Problem to work on: Write exactly, with no line omitted or added, the span beginning at the line that holds "Mijn account" and ending at the last line of the records.

=== Data under study ===

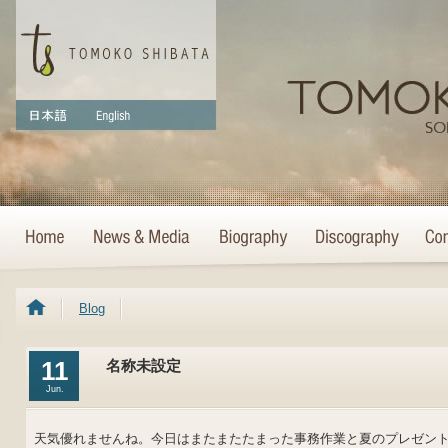
Blog
11
名称未設定
Jun.
天気優れませんね。今日はまたまたたまった事務作業と夏のプレゼン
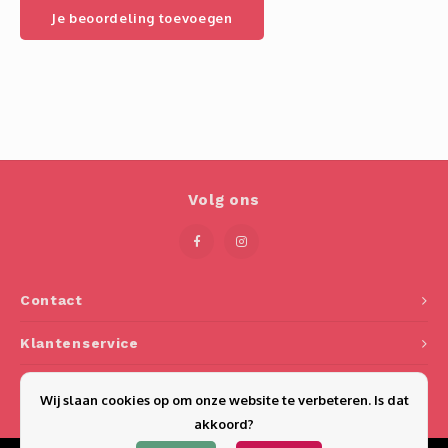
Je beoordeling toevoegen
Volg ons
Contact
Klantenservice
Mijn account
Wij slaan cookies op om onze website te verbeteren. Is dat
akkoord?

===

Output for this task:
Mijn account
Wij slaan cookies op om onze website te verbeteren. Is dat
akkoord?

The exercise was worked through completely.